> Gekozen fragment
○ ○ ○ ○ ○ ○ ○

De bijstandsontvangers krijgen zo goed als zeker de rekening gepresenteerd van de korting van 400 mln euro die de gemeenten dit jaar krijgen opgelegd. Als de gemeenten geen zekerheid krijgen over hun uiteindelijke budget, gaan ze nog voorzichtiger opereren. Ook dat gaat ten koste van de mensen met de grootste afstand tot de arbeidsmarkt. Mevrouw Van Gent is er niet overtuigd dat de budgetaanpassing terecht is, temeer niet omdat dit pas het eerste uitvoeringsjaar van de WWB is. Eerst moet duidelijk worden dat de nieuwe berekeningssystematiek klopt. Vooralsnog moet deze korting niet doorgaan, want die gaat ook ten koste van de samenwerking met gemeenten.

De regionale verschillen worden duidelijker sinds de invoering van de WWB. Het gaat in het noorden, het zuiden en het oosten van Nederland minder goed. De doorstroming naar reguliere arbeid verloopt daar moeizamer. Deze regionale verschillen vertalen zich echter nog niet in specifiek beleid, maar dat moet wel gebeuren. Het zou goed zijn als er maandelijks inzicht wordt verstrekt over de conjuncturele ontwikkelingen en de doorwerking ervan in het bijstandsbudget. Daar kunnen gemeenten dan adequater en sneller op reageren. Wat vindt de staatssecretaris van het voorstel van Divosa op dit punt?

○ ○ ○ ○ ○ ○ ○

> Opdracht A
Geef elke regel uit de records waarin de tekenreeks "REMOVE" voorkomt.
Het fragment over de bijstand en de records hebben elk een andere herkomst.

○ ○ ○ ○ ○ ○ ○

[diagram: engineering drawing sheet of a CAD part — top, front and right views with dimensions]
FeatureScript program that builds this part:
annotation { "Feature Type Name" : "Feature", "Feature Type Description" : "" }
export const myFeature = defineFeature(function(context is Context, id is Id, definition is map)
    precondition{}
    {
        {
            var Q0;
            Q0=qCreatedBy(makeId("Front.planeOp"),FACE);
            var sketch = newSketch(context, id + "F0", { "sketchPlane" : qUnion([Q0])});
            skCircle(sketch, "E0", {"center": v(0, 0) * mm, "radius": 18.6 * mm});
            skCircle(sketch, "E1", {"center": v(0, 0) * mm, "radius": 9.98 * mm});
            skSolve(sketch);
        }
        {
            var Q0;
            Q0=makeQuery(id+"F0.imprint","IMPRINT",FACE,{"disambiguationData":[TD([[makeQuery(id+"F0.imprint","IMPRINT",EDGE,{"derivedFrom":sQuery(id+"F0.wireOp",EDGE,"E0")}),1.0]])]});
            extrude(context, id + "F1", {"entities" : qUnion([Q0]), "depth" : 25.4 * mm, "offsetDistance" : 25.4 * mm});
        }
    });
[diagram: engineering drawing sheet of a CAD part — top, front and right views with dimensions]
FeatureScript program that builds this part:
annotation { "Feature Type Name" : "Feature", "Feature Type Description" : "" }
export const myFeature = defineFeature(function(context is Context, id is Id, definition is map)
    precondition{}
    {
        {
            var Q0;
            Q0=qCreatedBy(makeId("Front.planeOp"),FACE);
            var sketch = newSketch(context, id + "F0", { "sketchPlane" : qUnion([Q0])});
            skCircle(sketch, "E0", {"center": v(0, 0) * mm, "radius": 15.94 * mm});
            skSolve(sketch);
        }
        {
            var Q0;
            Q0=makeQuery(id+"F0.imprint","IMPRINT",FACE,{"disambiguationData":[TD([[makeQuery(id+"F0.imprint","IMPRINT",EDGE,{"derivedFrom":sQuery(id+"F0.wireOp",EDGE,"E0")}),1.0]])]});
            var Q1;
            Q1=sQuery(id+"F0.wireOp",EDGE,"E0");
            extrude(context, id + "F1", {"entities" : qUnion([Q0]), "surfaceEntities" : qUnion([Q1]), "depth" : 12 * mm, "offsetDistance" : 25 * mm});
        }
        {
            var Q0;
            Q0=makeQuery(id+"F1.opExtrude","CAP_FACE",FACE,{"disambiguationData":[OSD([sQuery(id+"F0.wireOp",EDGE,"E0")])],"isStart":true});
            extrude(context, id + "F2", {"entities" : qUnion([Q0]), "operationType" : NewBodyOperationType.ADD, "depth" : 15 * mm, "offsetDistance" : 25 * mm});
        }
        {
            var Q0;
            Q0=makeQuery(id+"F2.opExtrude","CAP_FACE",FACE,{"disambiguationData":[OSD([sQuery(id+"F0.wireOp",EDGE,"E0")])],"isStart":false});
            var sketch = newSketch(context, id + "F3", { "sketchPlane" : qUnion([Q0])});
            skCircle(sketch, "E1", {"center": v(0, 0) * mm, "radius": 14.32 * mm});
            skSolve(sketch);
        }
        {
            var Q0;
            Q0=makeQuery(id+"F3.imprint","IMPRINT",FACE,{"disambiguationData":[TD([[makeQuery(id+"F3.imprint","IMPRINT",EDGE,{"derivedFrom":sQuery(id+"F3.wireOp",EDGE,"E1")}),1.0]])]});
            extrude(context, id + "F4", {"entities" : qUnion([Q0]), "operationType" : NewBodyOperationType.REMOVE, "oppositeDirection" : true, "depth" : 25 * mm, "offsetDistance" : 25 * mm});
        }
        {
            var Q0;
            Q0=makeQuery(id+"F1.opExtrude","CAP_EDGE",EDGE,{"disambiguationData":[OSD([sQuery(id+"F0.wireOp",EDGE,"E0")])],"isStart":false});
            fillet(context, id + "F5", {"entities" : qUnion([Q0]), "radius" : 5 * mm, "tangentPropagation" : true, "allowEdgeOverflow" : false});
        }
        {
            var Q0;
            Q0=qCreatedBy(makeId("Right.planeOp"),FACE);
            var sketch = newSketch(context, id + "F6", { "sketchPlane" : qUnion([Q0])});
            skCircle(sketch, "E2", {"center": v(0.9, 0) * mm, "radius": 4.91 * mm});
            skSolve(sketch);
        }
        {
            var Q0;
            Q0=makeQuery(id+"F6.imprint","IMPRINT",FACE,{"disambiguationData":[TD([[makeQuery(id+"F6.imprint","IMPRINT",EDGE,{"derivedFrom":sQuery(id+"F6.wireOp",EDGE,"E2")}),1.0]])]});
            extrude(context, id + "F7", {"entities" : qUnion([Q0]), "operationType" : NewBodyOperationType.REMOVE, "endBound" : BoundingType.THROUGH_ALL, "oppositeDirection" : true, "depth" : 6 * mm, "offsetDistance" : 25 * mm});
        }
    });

○ ○ ○ ○ ○ ○ ○

> Opdracht B
Zet het fragment over de bijstand voort vanaf de laatste zin.

> Juiste antwoord A
            extrude(context, id + "F4", {"entities" : qUnion([Q0]), "operationType" : NewBodyOperationType.REMOVE, "oppositeDirection" : true, "depth" : 25 * mm, "offsetDistance" : 25 * mm});
            extrude(context, id + "F7", {"entities" : qUnion([Q0]), "operationType" : NewBodyOperationType.REMOVE, "endBound" : BoundingType.THROUGH_ALL, "oppositeDirection" : true, "depth" : 6 * mm, "offsetDistance" : 25 * mm});

> Juiste antwoord B
Mevrouw Van Gent pleit er ook voor de succesvolle onderdelen van de Agenda voor de toekomst, bijvoorbeeld wat betreft de reïntegratie, na dit jaar voort te zetten. In het kader van werken met behoud van uitkering zoeken gemeenten momenteel naar inventieve oplossingen voor het uit de uitkeringssituatie halen van mensen. Als er wordt gewerkt met een arbeidsplicht, dan moet die wel perspectief bieden. Van verdringing mag geen sprake zijn. Het moet dus om tijdelijk werk gaan. De stimuleringsregeling ID-banen loopt tot 1 juli 2004, maar hoeveel banen zijn er inmiddels regulier ingevuld? Is het geen probleem dat incidenteel geld op die manier beschikbaar is voor structurele banen? Hoe verhoudt zich dat tot de conjunctuur? Hoeveel mensen verdwijnen uit de gesubsidieerde arbeid in de bijstand? Wat gebeurt er met buitensteedse ID'ers? Er zijn er al ontslagen. Wordt dat ontslag teruggedraaid?

Bijzondere bijstand wordt in individuele gevallen toegekend als er sprake is van bijzondere omstandigheden. Het moet dus mogelijk zijn een vliegticket uit het budget bijzondere bijstand te betalen voor het terughalen van een ontvoerd kind. Hetzelfde geldt voor het betalen van vliegtickets voor het bezoek aan familie, vanwege de aardbeving in Marokko. Ook daarbij heeft een individuele afweging door de gemeente plaatsgevonden. Dat moet zo blijven.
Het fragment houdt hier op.